Our Type 2 kicked off immediately at the close of our Type 1 and ran for a three-month observation period (3-6 months is typical for a first audit while later audits are typically 12 months to ensure continuous compliance). Throughout that window, auditors continuously review the controls and monitor systems. This is where continuous monitoring pays off — a lot of that work can happen automatically in the background.

Near the end of the audit, it's common to receive requests for additional evidence on controls that weren't fully satisfied or simply needed more context. We found this the most demanding phase: several weeks of back-and-forth, tracking down evidence, and submitting it to the auditing team. This is normal for a first audit. Both sides are learning — the auditors are getting familiar with your company and its nuances, and you're figuring out what types of evidence actually satisfy a given control.

One thing I'd emphasize: the relationship with your auditors matters more than most people expect. We spent hours on calls to ensure both sides had a clear, shared understanding of the requirements. Treat it as a collaborative process. The first audit is a learning experience for everyone involved, and the more openly you communicate, the faster it moves.

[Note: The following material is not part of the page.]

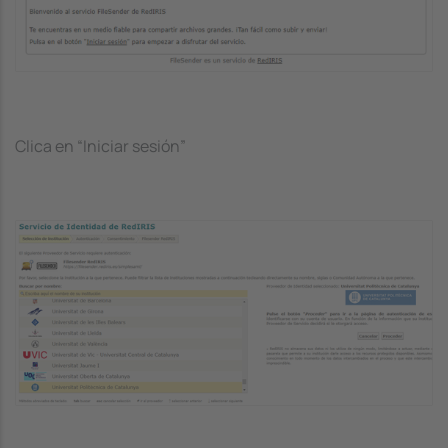
Clica en “Iniciar sesión”
Image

Once all evidence is submitted and every follow-up is resolved, the auditors draft your report — typically around a month from when you provide your final piece of evidence. A full Type 2 report often runs 50+ pages. After both sides have reviewed and signed off, you receive your SOC 2 certification and a report you can share directly with customers.

What We'd Tell Anyone Starting This Process

SOC 2 is one of the more demanding operational milestones for an early-stage company. It's also entirely manageable with the right preparation. A few things we'd do the same way again:

Invest in a compliance platform early. It's the foundation everything else is built on. The difference between a spreadsheet-based approach and a proper platform isn't marginal — it's structural.

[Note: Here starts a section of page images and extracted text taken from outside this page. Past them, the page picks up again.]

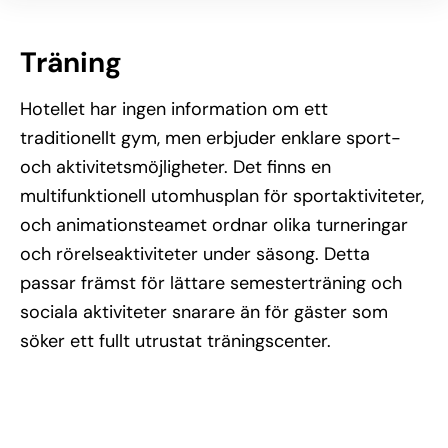
Träning
Hotellet har ingen information om ett
traditionellt gym, men erbjuder enklare sport-
och aktivitetsmöjligheter. Det finns en
multifunktionell utomhusplan för sportaktiviteter,
och animationsteamet ordnar olika turneringar
och rörelseaktiviteter under säsong. Detta
passar främst för lättare semesterträning och
sociala aktiviteter snarare än för gäster som
söker ett fullt utrustat träningscenter.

Start your readiness assessment well before you begin the audit. Every gap you find and fix before the observation period begins is one less piece of back-and-forth during it.

Build a relationship with your auditors from day one. They're not adversaries. The more aligned you are on expectations, the smoother the whole process goes.

Plan for the first audit to take longer than you think. Budget time for the back-and-forth at the end. It's normal, and it won't be as intense the second time around.

Getting SOC 2 certified is worth it, not just because enterprise customers require it, but because the process of building toward it forces you to take data protection seriously in ways that matter. We're glad we did it early and didn't cut corners.

What This Means for Sandstone's Customers

The reason we pursued SOC 2 wasn't only to unblock enterprise deals — it was to be worthy of handling the data our customers trust us with. In-house legal teams and legal operations leaders work with some of the most sensitive information in any organization: contract terms, negotiation positions, M&A communications, regulatory exposure. That data deserves rigorous protection.

A few commitments worth stating directly: Sandstone never uses customer data to train AI models. We maintain zero data retention agreements with our underlying AI providers, meaning your data isn't persisted or shared beyond what's required to deliver the product. All data is encrypted in transit and at rest. And our SOC 2 Type II certification means an independent third party has verified that these controls aren't just stated — they're operating.

Data privacy for in-house legal teams isn't a checkbox. It's a core part of sound information governance — and the baseline for earning a seat in the work. We took it seriously from day one because that's what this category demands.